At a glance
- Spread: Marmite, a near-black yeast extract, salty and bitter
- Foil: Butter, generous, worked together with the extract
- The rule: Marmite scraped thin; the butter kept ample
- Bread: Soft plain white, sometimes crusts off for tea
- Method: Work the extract into soft butter for an even layer
- Origin: Burton upon Trent, 1902
The knife scrapes, it does not spread. Marmite is a thick, near-black yeast extract that is close to pure salt and savour and bitterness, with no fat and no body of its own, and it is applied in a film thin enough to see the bread through, because a proper coat of it would be inedible. Butter is laid down first and laid down well, and the extract is dragged across it so the two merge into one buttered-savoury layer rather than sitting as separate bands. The whole thing rests on that pairing: the fat and the soft dairy salt of the butter are what make a salt-shock spread into food, rounding the sharp edge and spreading the intensity so a scrape reads as deep rather than as a slap.

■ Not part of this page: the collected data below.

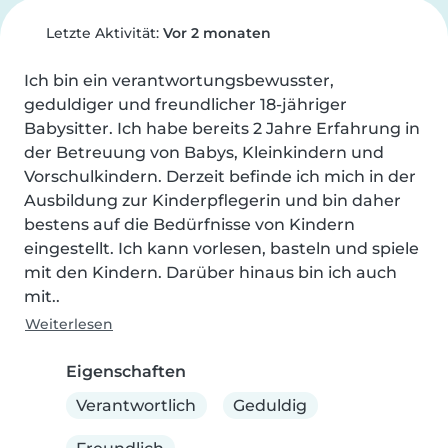
Letzte Aktivität:
Vor 2 monaten
Ich bin ein verantwortungsbewusster, 
geduldiger und freundlicher 18-jähriger 
Babysitter. Ich habe bereits 2 Jahre Erfahrung in 
der Betreuung von Babys, Kleinkindern und 
Vorschulkindern. Derzeit befinde ich mich in der 
Ausbildung zur Kinderpflegerin und bin daher 
bestens auf die Bedürfnisse von Kindern 
eingestellt. Ich kann vorlesen, basteln und spiele 
mit den Kindern. Darüber hinaus bin ich auch 
mit..
Weiterlesen
Eigenschaften
Verantwortlich
Geduldig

It is the ratio that decides everything, and it is set on purpose. Butter here is structural, not lubrication: the more of it relative to the extract, the rounder and more forgiving the result, so a generous bed of butter and a mean scrape of Marmite is the balance the sandwich is built on, not a timid first attempt at a stronger one. Working the extract into soft butter, rather than dabbing it on cold and stiff, is the difference between an even mid-brown layer and a sandwich booby-trapped with concentrated dark patches. Plain soft bread is wanted because it yields to a filling that brings no texture at all, and a touch more salted butter is what keeps the savour from collapsing into one flat bitter note.
The failures are all failures of measure or of fat. Lay the Marmite on thick and the first bite is a wall of salt and metallic bitterness that floods the mouth and stops there, the thing the love-it-or-hate-it reputation is mostly built on a person having done. Skimp the butter and there is nothing to round the extract, so even a thin scrape reads harsh and one-note. Dab it on unmixed and cold and it sits in dark blobs that ambush one bite and leave the next tasting only of bread. Use a crusty or strongly flavoured loaf and the bread starts arguing with a spread that has no give to argue back. Done right it is none of those: an even brown film over an ample buttered base, salty and deep and weirdly moreish.
Pull the lid off the jar and the smell is immediate and divisive, dark and meaty and sharp, beefy without a scrap of meat in it. The spread is glossy and almost black on the knife and pulls in a slow thick string as it lifts. Across the pale butter it goes a translucent brown, and the first bite is salt and a deep roasted savour that floods straight onto the back of the tongue, edged with bitterness, then rounded a half-second later as the butter catches up and softens it. The soft bread gives without resistance and is gone almost at once. What lingers is salt, and it leaves you wanting either the next bite or a long drink of tea, with very little ground in between.
It is nursery food and tea-table food, the sandwich a British childhood is most likely to have met Marmite through, cut into soldiers for a small child or trimmed crustless onto a tea plate. The whole national habit runs on a single argued question, whether you love it or hate it, which the brand turned into its own slogan rather than denying. The scrape is treated almost as a moral matter, the thin-spreaders certain the thick-spreaders have misunderstood the entire thing, and a Marmite eater will tell you the correct quantity unprompted. There is no sauce, no second filling, and no heat; the discipline is the whole craft.
The variations move the same pairing into other registers. The crustless afternoon-tea cut trims it small and delicate for the tea plate. Marmite on toast lets the heat thin the spread further on a single open slice and melt it into the butter. Marmite and cheese stacks a tempering richness on top of the fat and is the most common way the plain sandwich gets dressed up. The bare Marmite sandwich strips the butter back toward nothing and is the harsher, more austere relative. Bovril between bread is the meat-extract cousin that does a similar job from an actual beef base. The constant is butter as the foil; the variations are what happens when you add heat, cheese, or take the fat away.
Origin and history
Marmite's sandwich has no inventor, but the spread inside it has a precise birthplace. The starting point was a nineteenth-century finding by the German chemist Justus von Liebig that brewer's yeast could be concentrated into an edible, meat-like extract without any meat in it, a discovery that took years of trouble to turn into a sellable product.
The product itself is dated and placed. The Marmite Food Extract Company was formed in 1902 in Burton upon Trent, the brewing town in Staffordshire, set up beside the breweries precisely because Bass and its neighbours produced the spent yeast the extract is made from. The name was borrowed from the French marmite, a lidded earthenware cooking pot, an image of which has been printed on the jar ever since.
From there it became a national fixture rather than a novelty. British troops were issued Marmite in their rations during the First World War for its B vitamins, which carried the taste into millions of homes, and the spread settled into the tea table and the lunchbox as a default. In October 1996 the brand made the country's split verdict its own marketing, launching the "love it or hate it" campaign, an admission in advertising form that a scrape of yeast extract on buttered bread is one of the few foods the British argue about by reflex.